#### Provided passage
● ● ● ●

The trend is strong: Worldwide customer revenue for server consolidation is expected to grow from $5.2 billion in 2003 to $8.5 billion by the coming year, according to industry research firm IDC, and a spring 2005 report by Gartner found that 60 percent of surveyed IT managers had a server consolidation project under way or planned.There's little doubt that a successfully executed system consolidation can make a server administrator's life much easier. Among the advantages of consolidated systems are:

  • Simpler configuration, often down to a plug-and-play level.

  • Improved CPU efficiency, particularly on virtualized servers.

  • Reduced licensing costs for third-party applications.

  • Greater power efficiency and lessened heating costs.

  • Easier points of contact from distributed parts of the network back to the main data center.

  • And the ability to configure for multiple operating systems on one machine through virtualization, whether using embedded virtualization in operating systems such as AIX and other mainframe Unix packages, virtualization using the newly added Xen package in the kernels of such commercial packages as SUSE Linux from Novell or Red Hat Enterprise Linux, specific systems management packages such as VMware, or the newly improved virtualization capabilities of Windows Server 2003, which feature easier Unix cross-platform capabilities.

One company that says it benefited from server consolidation is European mortgage issuer Credit Immobilier de France, which was able to boil down a heterogeneous system of Hewlett-Packard and IBM servers handling its operations across 17 branches onto one IBM eServer iSeries 570 system working in tandem with a single IBM TotalStorage DS8000 system.

"We were very happy with our upgrade and consolidation," said Marc Bergougnoux, managing director of GIE i-CIF, Credit Immobilier's IT organization. "We were able to put all of our applications together, run our legacy applications {that were written] for OS400, and achieve optimization of our entire IT organization into one working group."

● ● ● ●

#### Data shown
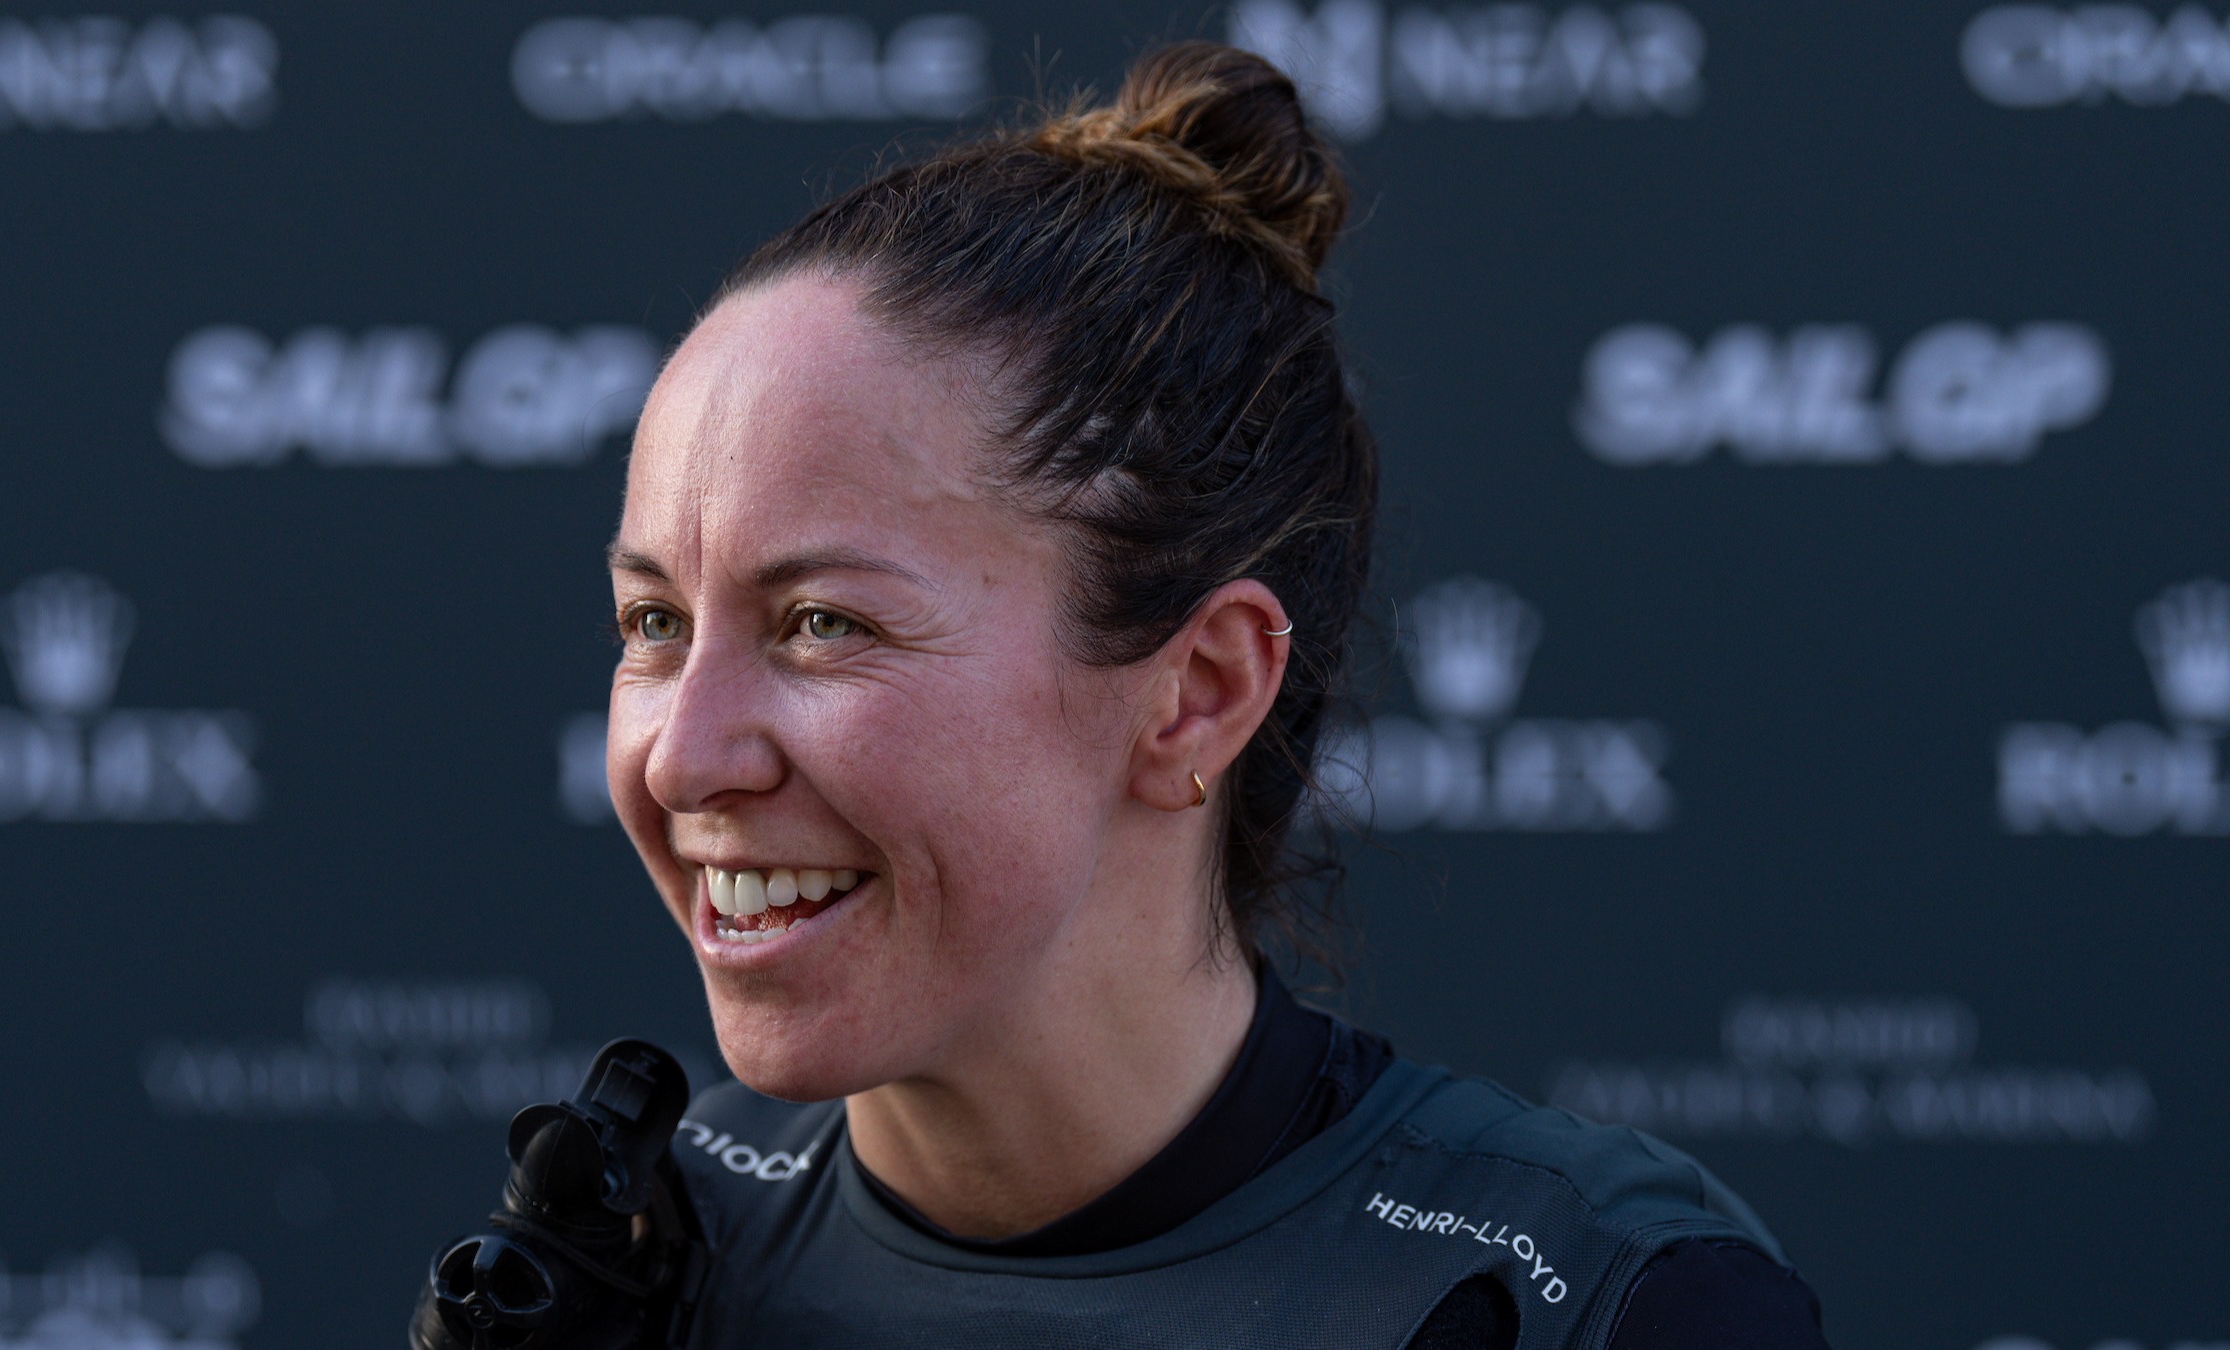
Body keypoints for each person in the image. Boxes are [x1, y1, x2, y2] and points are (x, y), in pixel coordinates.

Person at [601, 40, 1830, 1348]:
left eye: (822, 622)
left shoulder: (1588, 1297)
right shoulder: (623, 1252)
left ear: (1197, 689)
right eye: (655, 621)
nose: (684, 757)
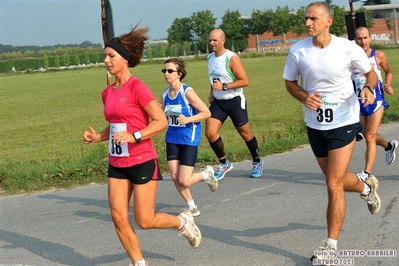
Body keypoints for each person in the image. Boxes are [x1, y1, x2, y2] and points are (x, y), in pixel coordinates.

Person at [83, 26, 201, 266]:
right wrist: (98, 137)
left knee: (144, 220)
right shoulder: (107, 93)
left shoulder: (137, 87)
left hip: (142, 160)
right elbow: (116, 126)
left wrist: (135, 136)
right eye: (105, 56)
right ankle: (139, 263)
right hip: (117, 163)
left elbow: (161, 121)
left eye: (111, 56)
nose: (106, 60)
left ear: (125, 59)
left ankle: (182, 222)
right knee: (118, 217)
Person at [282, 2, 381, 263]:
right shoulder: (297, 51)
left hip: (344, 121)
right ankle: (365, 187)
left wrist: (369, 89)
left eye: (313, 18)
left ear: (328, 21)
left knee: (333, 183)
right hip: (315, 125)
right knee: (333, 177)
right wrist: (304, 97)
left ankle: (330, 246)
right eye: (306, 18)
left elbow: (370, 73)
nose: (307, 23)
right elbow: (289, 83)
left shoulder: (347, 48)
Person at [160, 58, 218, 217]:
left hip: (188, 138)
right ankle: (192, 207)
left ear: (179, 74)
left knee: (184, 180)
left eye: (170, 71)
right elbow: (161, 115)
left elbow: (206, 113)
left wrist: (188, 119)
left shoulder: (187, 92)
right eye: (164, 71)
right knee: (174, 177)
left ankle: (206, 174)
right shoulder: (165, 94)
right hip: (172, 137)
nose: (166, 73)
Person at [206, 28, 264, 180]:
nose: (212, 42)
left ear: (222, 41)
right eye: (210, 40)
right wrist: (212, 92)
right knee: (210, 132)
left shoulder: (231, 59)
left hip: (235, 101)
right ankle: (224, 163)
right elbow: (214, 78)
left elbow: (244, 81)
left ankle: (257, 161)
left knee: (245, 133)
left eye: (215, 40)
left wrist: (224, 86)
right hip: (219, 102)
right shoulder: (210, 58)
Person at [352, 26, 397, 181]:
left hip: (376, 101)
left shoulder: (378, 55)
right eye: (359, 38)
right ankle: (389, 146)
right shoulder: (350, 58)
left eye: (365, 38)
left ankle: (366, 173)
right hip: (358, 103)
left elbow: (388, 71)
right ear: (355, 40)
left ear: (370, 38)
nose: (363, 41)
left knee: (370, 136)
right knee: (367, 135)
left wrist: (388, 84)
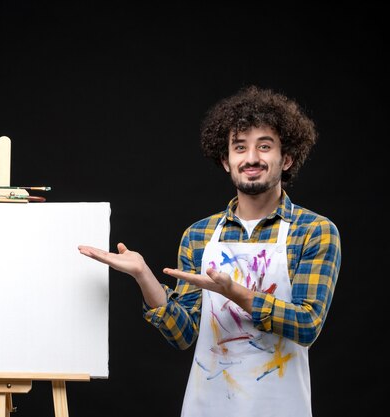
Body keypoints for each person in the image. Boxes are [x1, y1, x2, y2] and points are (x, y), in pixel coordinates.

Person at [78, 85, 341, 417]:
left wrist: (236, 293)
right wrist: (145, 277)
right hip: (208, 405)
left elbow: (307, 325)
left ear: (286, 158)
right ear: (226, 160)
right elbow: (183, 334)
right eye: (240, 147)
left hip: (281, 406)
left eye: (264, 146)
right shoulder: (199, 235)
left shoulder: (314, 231)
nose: (252, 158)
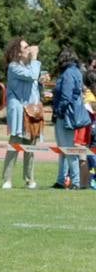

● ● ● ●

#### Exercise
List every advantage of consolidated systems that the server consolidation text gives.

#### Expected answer
- Simpler configuration, often down to a plug-and-play level
- Improved CPU efficiency, particularly on virtualized servers
- Reduced licensing costs for third-party applications
- Greater power efficiency and lessened heating costs
- Easier points of contact from distributed parts of the network back to the main data center
- The ability to configure for multiple operating systems on one machine through virtualization